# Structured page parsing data
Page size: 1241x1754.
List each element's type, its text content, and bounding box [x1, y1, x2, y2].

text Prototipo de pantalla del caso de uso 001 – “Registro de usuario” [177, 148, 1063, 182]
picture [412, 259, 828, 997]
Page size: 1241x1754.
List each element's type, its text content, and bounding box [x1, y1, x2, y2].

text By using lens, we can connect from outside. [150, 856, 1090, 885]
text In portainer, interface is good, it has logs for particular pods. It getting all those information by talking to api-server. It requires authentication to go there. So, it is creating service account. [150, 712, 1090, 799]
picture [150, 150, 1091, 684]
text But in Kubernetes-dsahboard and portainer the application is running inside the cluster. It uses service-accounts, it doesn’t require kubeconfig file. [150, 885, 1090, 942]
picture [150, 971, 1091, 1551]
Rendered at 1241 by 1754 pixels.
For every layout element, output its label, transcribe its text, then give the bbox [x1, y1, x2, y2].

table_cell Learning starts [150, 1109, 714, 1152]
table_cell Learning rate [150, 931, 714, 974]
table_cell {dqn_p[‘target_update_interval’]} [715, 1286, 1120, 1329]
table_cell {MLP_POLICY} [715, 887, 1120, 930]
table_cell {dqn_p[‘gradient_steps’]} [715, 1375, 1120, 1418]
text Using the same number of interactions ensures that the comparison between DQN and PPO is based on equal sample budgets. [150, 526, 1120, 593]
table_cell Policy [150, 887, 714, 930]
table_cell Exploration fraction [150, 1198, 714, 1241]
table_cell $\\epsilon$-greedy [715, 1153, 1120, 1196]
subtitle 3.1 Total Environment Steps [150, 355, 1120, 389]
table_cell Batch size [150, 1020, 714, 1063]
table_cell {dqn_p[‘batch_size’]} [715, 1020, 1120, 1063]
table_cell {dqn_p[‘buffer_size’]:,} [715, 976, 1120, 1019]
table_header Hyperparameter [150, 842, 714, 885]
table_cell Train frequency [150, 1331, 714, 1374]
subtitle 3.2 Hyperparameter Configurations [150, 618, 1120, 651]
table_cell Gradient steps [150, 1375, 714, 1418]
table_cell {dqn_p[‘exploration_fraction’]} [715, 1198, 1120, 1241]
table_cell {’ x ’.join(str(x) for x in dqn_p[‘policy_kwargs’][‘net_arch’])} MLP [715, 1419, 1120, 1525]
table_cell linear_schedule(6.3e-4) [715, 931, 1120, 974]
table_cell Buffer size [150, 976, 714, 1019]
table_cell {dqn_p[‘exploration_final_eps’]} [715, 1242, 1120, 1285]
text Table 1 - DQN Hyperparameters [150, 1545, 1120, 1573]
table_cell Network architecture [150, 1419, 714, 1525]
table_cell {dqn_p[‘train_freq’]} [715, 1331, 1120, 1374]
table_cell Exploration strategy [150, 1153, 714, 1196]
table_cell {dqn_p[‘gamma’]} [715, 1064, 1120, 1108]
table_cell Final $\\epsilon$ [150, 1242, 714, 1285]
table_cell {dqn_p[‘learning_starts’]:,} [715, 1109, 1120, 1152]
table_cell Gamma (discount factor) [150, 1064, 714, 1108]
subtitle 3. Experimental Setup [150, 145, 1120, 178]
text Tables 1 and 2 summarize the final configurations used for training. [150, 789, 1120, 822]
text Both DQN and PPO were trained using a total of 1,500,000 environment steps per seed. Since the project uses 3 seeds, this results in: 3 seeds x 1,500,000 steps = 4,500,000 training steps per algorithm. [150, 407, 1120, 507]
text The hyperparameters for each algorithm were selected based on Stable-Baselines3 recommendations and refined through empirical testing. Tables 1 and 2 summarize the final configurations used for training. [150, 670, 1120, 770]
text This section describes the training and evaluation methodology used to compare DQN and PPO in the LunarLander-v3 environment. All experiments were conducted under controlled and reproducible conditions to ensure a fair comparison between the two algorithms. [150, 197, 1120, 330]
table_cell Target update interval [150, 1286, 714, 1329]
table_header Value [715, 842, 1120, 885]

# TASK BRIEF
Only a number belongs in the answer: state how many lines of the entries above hold "comparison".

# RESULT OF THE EXERCISE
2